Our story

Our 1963 dinner, with Ian Fleming, Barbara Cartland in fine style (centre), and Denise Robins

The Romantic Novelists’ Association was set up in 1960 by a roll call of notables in women’s commercial fiction: film-starry Denise Robins and Barbara Cartland, first President and Vice President respectively; poetic, ethereal Elizabeth Goudge, a Vice President to be; Netta Muskett who wrote such scandalously sexy books that librarians hid them; a pre-Mallen Catherine Cookson, then chiefly known for the Mary Anne books; a very young Rosamunde Pilcher. 

They wanted respect for their genre. In her inaugural address, Miss Robins said that although romantic novels, according to the libraries, gave the most pleasure to the most people, the writers almost had to apologise for what they did. This had to stop.

But this was not Grub Street. Lady novelists took taxis and dined in Dior. Robins (black velvet and chinchilla, dramatic contemporary stories) and Cartland (sequins and white fox, strong on virginity) dominated the UK market. The RNA Awards Dinner was black tie and glittering frocks. Guests were addressed by HE Bates and Ian Fleming. It was a confident, ordered and prosperous world.

• _TASK_
Revise the association's story starting at "Our 1963 dinner, with" and ending at "had to stop.", putting "field" in place of "genre". The rows below have no part in this exercise.

• _DATASET EXCERPTS_
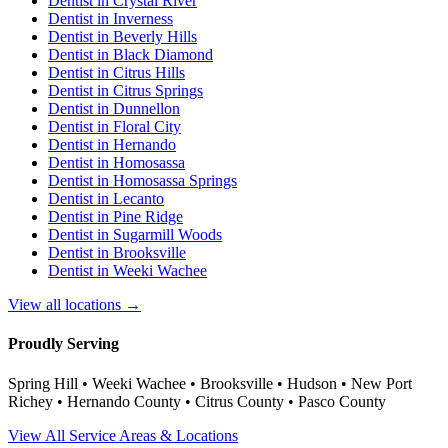
Dentist in
Crystal River
Dentist in
Inverness
Dentist in
Beverly Hills
Dentist in
Black Diamond
Dentist in
Citrus Hills
Dentist in
Citrus Springs
Dentist in
Dunnellon
Dentist in
Floral City
Dentist in
Hernando
Dentist in
Homosassa
Dentist in
Homosassa Springs
Dentist in
Lecanto
Dentist in
Pine Ridge
Dentist in
Sugarmill Woods
Dentist in
Brooksville
Dentist in
Weeki Wachee
View all locations →
Proudly Serving
Spring Hill • Weeki Wachee • Brooksville • Hudson • New Port
Richey • Hernando County • Citrus County • Pasco County
View All Service Areas & Locations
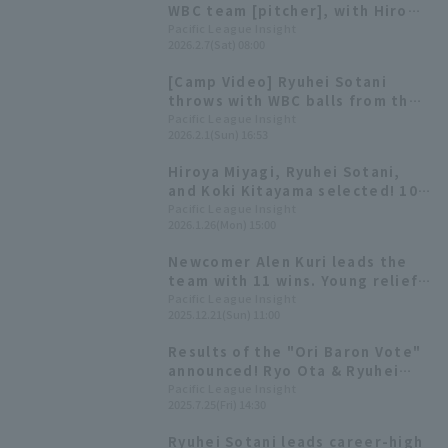
WBC team [pitcher], with Hiromi
Ito and Hiroya Miyagi competing
Pacific League Insight
2026.2.7(Sat) 08:00
in their second consecutive
tournament
[Camp Video] Ryuhei Sotani
throws with WBC balls from the
first day [Orix Buffaloes,
Pacific League Insight
2026.2.1(Sun) 16:53
February 1st]
Hiroya Miyagi, Ryuhei Sotani,
and Koki Kitayama selected! 10
additional players called up for
Pacific League Insight
2026.1.26(Mon) 15:00
the WBC announced
Newcomer Alen Kuri leads the
team with 11 wins. Young relief
pitchers from the farm system
Pacific League Insight
2025.12.21(Sun) 11:00
are showing promise. [Orix
Buffaloes The Buffaloes 2025:
Results of the "Ori Baron Vote"
pitcher]
announced! Ryo Ota & Ryuhei
Sotani duo among those
Pacific League Insight
2025.7.25(Fri) 14:30
selected.
Ryuhei Sotani leads career-high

• _EXPECTED OUTPUT_
Our 1963 dinner, with Ian Fleming, Barbara Cartland in fine style (centre), and Denise Robins

The Romantic Novelists’ Association was set up in 1960 by a roll call of notables in women’s commercial fiction: film-starry Denise Robins and Barbara Cartland, first President and Vice President respectively; poetic, ethereal Elizabeth Goudge, a Vice President to be; Netta Muskett who wrote such scandalously sexy books that librarians hid them; a pre-Mallen Catherine Cookson, then chiefly known for the Mary Anne books; a very young Rosamunde Pilcher. 

They wanted respect for their field. In her inaugural address, Miss Robins said that although romantic novels, according to the libraries, gave the most pleasure to the most people, the writers almost had to apologise for what they did. This had to stop.